By Alexander Duncan
As a Brit born and raised in Scotland, I take resolve from the fact that it looks like Scotland will vote to remain part of the UK but I am dismayed at our party’s promise of more devolved powers in return for such a vote. I am perturbed that this will only increase the likelihood of a future separation.
An oddity of the referendum is that the most popular option isn’t on the ballot; ‘Devo Max’ is widely polled as the Scottish people’s favourite outcome. An ever bigger curiosity is how popular this option has become when it hasn’t been defined. There is no strict consensus on which powers would be devolved, just more.
With this being the case, it is easy to understand why a party would want to endorse the most popular option. The problem is, the more differences we create between the way things are run in Scotland & the rest of the UK, the weaker our case is for a mutual government. The strongest case for not splitting up our country is that we have a shared culture and way of life. With every devolved power, Westminster becomes less the government for all British citizens and more the English overlords holding the purse strings.
That is not to say there can’t be change: it would be tyrannical and against our party’s beliefs to deny people more control over their own affairs. But right now there are only 3 options: the status quo, full independence or some undefined comfort in between.
Instead of being trapped between blocking all change and gradual devolution, the Conservatives should be seizing the initiative and offering the public another choice that actually reinforces the Union. Better minds can think of superior solutions, but one idea would be to devolve relevant powers straight to local councils.
Different issues obviously need different levels of government. How Devon decides to deal with social housing is of no import to Dundee, equally there is little use in organising the defence of only part of the Isles. But how many decisions need to be made at the regional level, how many issues affect Scotland and only Scotland and does a whole level of government need to be funded just to deal with these issues? Besides nationalistic pride, why must there be entirely different education systems in Scotland and the rest of the UK, are Scottish and English students inherently different?

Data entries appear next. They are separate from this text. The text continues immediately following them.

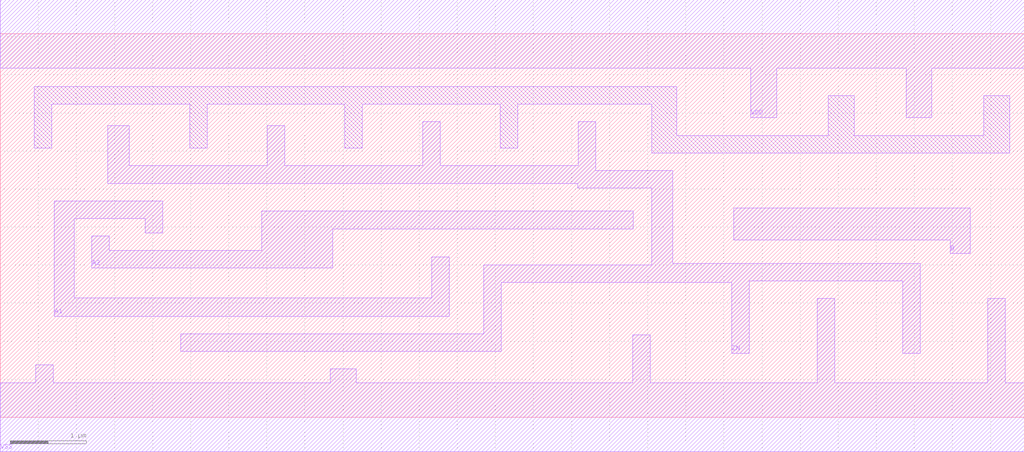
<source format=lef>
# Copyright 2022 GlobalFoundries PDK Authors
#
# Licensed under the Apache License, Version 2.0 (the "License");
# you may not use this file except in compliance with the License.
# You may obtain a copy of the License at
#
#      http://www.apache.org/licenses/LICENSE-2.0
#
# Unless required by applicable law or agreed to in writing, software
# distributed under the License is distributed on an "AS IS" BASIS,
# WITHOUT WARRANTIES OR CONDITIONS OF ANY KIND, either express or implied.
# See the License for the specific language governing permissions and
# limitations under the License.

MACRO gf180mcu_fd_sc_mcu9t5v0__aoi21_4
  CLASS core ;
  FOREIGN gf180mcu_fd_sc_mcu9t5v0__aoi21_4 0.0 0.0 ;
  ORIGIN 0 0 ;
  SYMMETRY X Y ;
  SITE GF018hv5v_green_sc9 ;
  SIZE 13.44 BY 5.04 ;
  PIN A1
    DIRECTION INPUT ;
    ANTENNAGATEAREA 6.828 ;
    PORT
      LAYER METAL1 ;
        POLYGON 0.71 1.325 5.895 1.325 5.895 2.11 5.665 2.11 5.665 1.57 0.97 1.57 0.97 2.615 1.905 2.615 1.905 2.42 2.135 2.42 2.135 2.845 0.71 2.845  ;
    END
  END A1
  PIN A2
    DIRECTION INPUT ;
    ANTENNAGATEAREA 6.828 ;
    PORT
      LAYER METAL1 ;
        POLYGON 1.2 1.96 4.365 1.96 4.365 2.475 8.31 2.475 8.31 2.71 3.43 2.71 3.43 2.19 1.43 2.19 1.43 2.385 1.2 2.385  ;
    END
  END A2
  PIN B
    DIRECTION INPUT ;
    ANTENNAGATEAREA 5.868 ;
    PORT
      LAYER METAL1 ;
        POLYGON 9.63 2.33 12.47 2.33 12.47 2.15 12.73 2.15 12.73 2.33 12.735 2.33 12.735 2.75 9.63 2.75  ;
    END
  END B
  PIN ZN
    DIRECTION OUTPUT ;
    ANTENNADIFFAREA 6.136 ;
    PORT
      LAYER METAL1 ;
        POLYGON 1.41 3.075 7.58 3.075 7.58 3.015 8.55 3.015 8.55 2 6.345 2 6.345 1.095 2.37 1.095 2.37 0.865 6.575 0.865 6.575 1.77 9.605 1.77 9.605 0.84 9.835 0.84 9.835 1.79 11.845 1.79 11.845 0.84 12.075 0.84 12.075 2.02 8.83 2.02 8.83 3.245 7.815 3.245 7.815 3.885 7.585 3.885 7.585 3.305 5.775 3.305 5.775 3.885 5.545 3.885 5.545 3.305 3.735 3.305 3.735 3.835 3.505 3.835 3.505 3.305 1.695 3.305 1.695 3.835 1.41 3.835  ;
    END
  END ZN
  PIN VDD
    DIRECTION INOUT ;
    USE power ;
    SHAPE ABUTMENT ;
    PORT
      LAYER METAL1 ;
        POLYGON 0 4.59 9.85 4.59 9.85 3.935 10.19 3.935 10.19 4.59 11.89 4.59 11.89 3.935 12.23 3.935 12.23 4.59 13.25 4.59 13.44 4.59 13.44 5.49 13.25 5.49 0 5.49  ;
    END
  END VDD
  PIN VSS
    DIRECTION INOUT ;
    USE ground ;
    SHAPE ABUTMENT ;
    PORT
      LAYER METAL1 ;
        POLYGON 0 -0.45 13.44 -0.45 13.44 0.45 13.195 0.45 13.195 1.56 12.965 1.56 12.965 0.45 10.955 0.45 10.955 1.56 10.725 1.56 10.725 0.45 8.535 0.45 8.535 1.085 8.305 1.085 8.305 0.45 4.67 0.45 4.67 0.635 4.33 0.635 4.33 0.45 0.695 0.45 0.695 0.69 0.465 0.69 0.465 0.45 0 0.45  ;
    END
  END VSS
  OBS
      LAYER METAL1 ;
        POLYGON 0.445 3.535 0.675 3.535 0.675 4.115 2.485 4.115 2.485 3.535 2.715 3.535 2.715 4.115 4.525 4.115 4.525 3.535 4.755 3.535 4.755 4.115 6.565 4.115 6.565 3.535 6.795 3.535 6.795 4.115 8.55 4.115 8.55 3.475 13.25 3.475 13.25 4.23 12.91 4.23 12.91 3.705 11.21 3.705 11.21 4.23 10.87 4.23 10.87 3.705 8.88 3.705 8.88 4.345 0.445 4.345  ;
  END
END gf180mcu_fd_sc_mcu9t5v0__aoi21_4

</source>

It is the Conservative’s natural habitat to be campaigning for more efficient and local government, so we should relish an opportunity to give people more local influence and create a standard method of democracy across the whole UK.
Of course this is just one idea and I would implore Conservatives to discuss amongst themselves alternatives as we must not let Scotland’s role in the UK be narrowly defined as a process of powers going from one Westminster to Holyrood till independence is achieved with only the times scale up for debate. To preserve the Union, the Conservatives need to propose a change that ensures people feel represented yet doesn’t institutionalize the difference between how Scotland and the rest of the UK is run.